Profile Image for Nicholas.
726 reviews2 followers
February 7, 2020
Very intriguing and interesting, but I have to admit that due to my language limitations I missed a lot of the details. A story within a story within a story. The memoir of a 16th Century Indian turned Franciscan monk is found by a Mexican woman in the 1990s. She translates it from the Latin, with a long personal introduction or her life story. In turn this is being translated by a post holocaust survivor in a paradise going bad in Atlantic, who intersperses the collapse of her civilization and the end of humanity with the translation of the memoir(s).
17 reviews
April 18, 2022
I wanted to like this book, but I think I was just reading it at the wrong time. Maybe if I wasn't distracted by work, I would have been able to see the connections between the three narrators. Given the fact that I am in the middle of writing my dissertation and don't have the mental energy for complex literature right now, I just didn't connect with the book.
Profile Image for Sylvia Veronica.
17 reviews11 followers
May 23, 2024
I understood the literary references and the idea behind the author’s purpose, but unfortunately I found it very difficult to really connect with the story line. To me it was dry and mechanical. It makes me sad that I didn’t enjoy it more because I see so many amazing reviews, but I simply can’t make myself lie about it.
Profile Image for Kookie.
793 reviews11 followers
February 3, 2020
This has been favorably compared to Cloud Atlas and I can see why. It is weaker in some very important aspects, but the structure and themes are similar. If you liked Cloud Atlas, this might be right up your alley.
Profile Image for Marta Ruiz López .
114 reviews5 followers
November 21, 2020
"No lo sé.
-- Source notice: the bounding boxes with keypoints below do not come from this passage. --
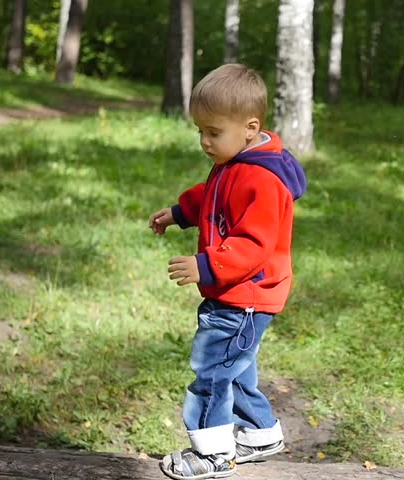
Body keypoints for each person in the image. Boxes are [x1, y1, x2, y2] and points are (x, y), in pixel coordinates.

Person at [148, 63, 307, 480]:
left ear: (250, 128)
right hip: (238, 294)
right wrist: (181, 212)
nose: (204, 141)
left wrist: (205, 265)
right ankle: (260, 434)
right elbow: (215, 196)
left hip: (245, 294)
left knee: (213, 371)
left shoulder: (262, 180)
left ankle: (213, 454)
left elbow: (253, 246)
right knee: (235, 368)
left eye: (212, 132)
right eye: (199, 131)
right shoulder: (235, 161)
Llevo mese consagrada a tu adoración, a tu búsqueda y en tu enterramiento, palografiando tus palabras y paleografiándote, girando alrededor de tu olor como la mosca gira sobre el cuerpo del caballo."
Profile Image for Avery.
18 reviews
June 16, 2025
INSANELY SMART !! Timely (though it was written 25 years ago) an absolute must read!
Profile Image for Terry.
698 reviews
July 12, 2020
Losing their names, these things underwent a process of uncreation. ― Angela Carter, Heroes and Villains
Three narrators (+1?) tell stories that span 500-plus years, each, whether by way of translation or through loss, in a language not their own. What does it mean to have a native tongue? What does it mean that the victors get to write the history? A nuanced look at the effects of colonialism on culture, language, identity.
Profile Image for Víctor.
1 review2 followers
September 1, 2015
No me gustó nada, me deje ir por ver que era de Alfaguara.